Task to carry out: When you return the data, keep every line exactly as it is and leave out the pictures.

[Dataset entries]

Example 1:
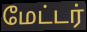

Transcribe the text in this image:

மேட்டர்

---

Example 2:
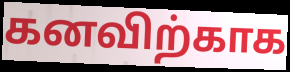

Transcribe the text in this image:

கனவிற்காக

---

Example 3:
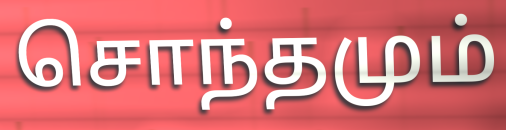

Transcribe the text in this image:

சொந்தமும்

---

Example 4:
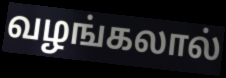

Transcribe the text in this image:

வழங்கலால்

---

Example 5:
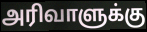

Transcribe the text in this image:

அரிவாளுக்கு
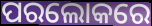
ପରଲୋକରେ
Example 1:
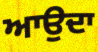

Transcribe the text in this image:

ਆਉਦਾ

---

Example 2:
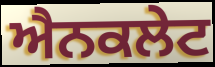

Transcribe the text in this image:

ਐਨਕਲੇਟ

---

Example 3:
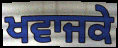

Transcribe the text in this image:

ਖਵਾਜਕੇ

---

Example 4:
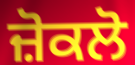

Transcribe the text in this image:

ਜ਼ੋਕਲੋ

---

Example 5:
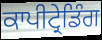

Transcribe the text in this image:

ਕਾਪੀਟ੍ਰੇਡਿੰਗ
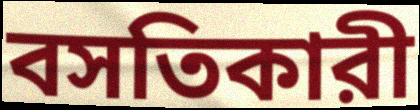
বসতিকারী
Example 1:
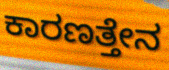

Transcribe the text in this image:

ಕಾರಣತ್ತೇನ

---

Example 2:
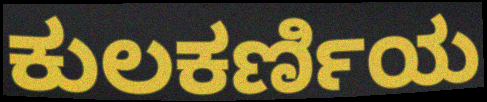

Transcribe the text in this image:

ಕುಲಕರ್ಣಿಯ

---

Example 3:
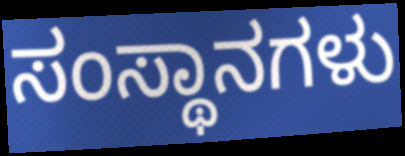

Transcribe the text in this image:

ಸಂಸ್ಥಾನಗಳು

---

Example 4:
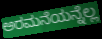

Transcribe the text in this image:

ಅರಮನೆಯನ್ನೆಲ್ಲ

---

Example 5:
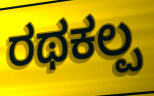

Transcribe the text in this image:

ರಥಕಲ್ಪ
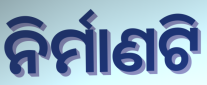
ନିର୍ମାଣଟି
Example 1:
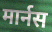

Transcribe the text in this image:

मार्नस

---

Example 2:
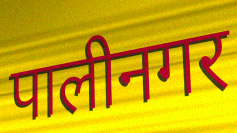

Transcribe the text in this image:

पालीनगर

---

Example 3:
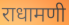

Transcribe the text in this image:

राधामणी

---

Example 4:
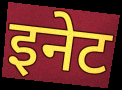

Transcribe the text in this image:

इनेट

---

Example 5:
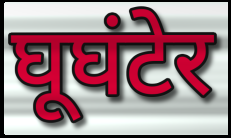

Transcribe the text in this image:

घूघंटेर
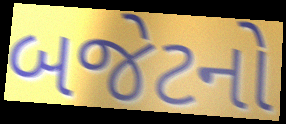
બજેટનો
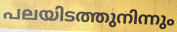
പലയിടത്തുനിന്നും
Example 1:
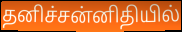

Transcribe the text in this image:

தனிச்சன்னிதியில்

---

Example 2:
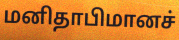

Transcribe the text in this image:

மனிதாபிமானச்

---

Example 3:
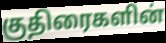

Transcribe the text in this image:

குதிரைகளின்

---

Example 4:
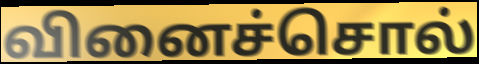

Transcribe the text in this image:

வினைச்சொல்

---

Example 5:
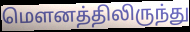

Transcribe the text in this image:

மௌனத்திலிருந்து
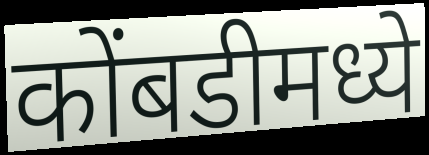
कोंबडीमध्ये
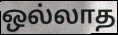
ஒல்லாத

Answer below:
Example 1:

Transcribe the text in this image:

மேட்டர்

---

Example 2:

Transcribe the text in this image:

கனவிற்காக

---

Example 3:

Transcribe the text in this image:

சொந்தமும்

---

Example 4:

Transcribe the text in this image:

வழங்கலால்

---

Example 5:

Transcribe the text in this image:

அரிவாளுக்கு
ପରଲୋକରେ
Example 1:

Transcribe the text in this image:

ਆਉਦਾ

---

Example 2:

Transcribe the text in this image:

ਐਨਕਲੇਟ

---

Example 3:

Transcribe the text in this image:

ਖਵਾਜਕੇ

---

Example 4:

Transcribe the text in this image:

ਜ਼ੋਕਲੋ

---

Example 5:

Transcribe the text in this image:

ਕਾਪੀਟ੍ਰੇਡਿੰਗ
বসতিকারী
Example 1:

Transcribe the text in this image:

ಕಾರಣತ್ತೇನ

---

Example 2:

Transcribe the text in this image:

ಕುಲಕರ್ಣಿಯ

---

Example 3:

Transcribe the text in this image:

ಸಂಸ್ಥಾನಗಳು

---

Example 4:

Transcribe the text in this image:

ಅರಮನೆಯನ್ನೆಲ್ಲ

---

Example 5:

Transcribe the text in this image:

ರಥಕಲ್ಪ
ନିର୍ମାଣଟି
Example 1:

Transcribe the text in this image:

मार्नस

---

Example 2:

Transcribe the text in this image:

पालीनगर

---

Example 3:

Transcribe the text in this image:

राधामणी

---

Example 4:

Transcribe the text in this image:

इनेट

---

Example 5:

Transcribe the text in this image:

घूघंटेर
બજેટનો
പലയിടത്തുനിന്നും
Example 1:

Transcribe the text in this image:

தனிச்சன்னிதியில்

---

Example 2:

Transcribe the text in this image:

மனிதாபிமானச்

---

Example 3:

Transcribe the text in this image:

குதிரைகளின்

---

Example 4:

Transcribe the text in this image:

வினைச்சொல்

---

Example 5:

Transcribe the text in this image:

மௌனத்திலிருந்து
कोंबडीमध्ये
ஒல்லாத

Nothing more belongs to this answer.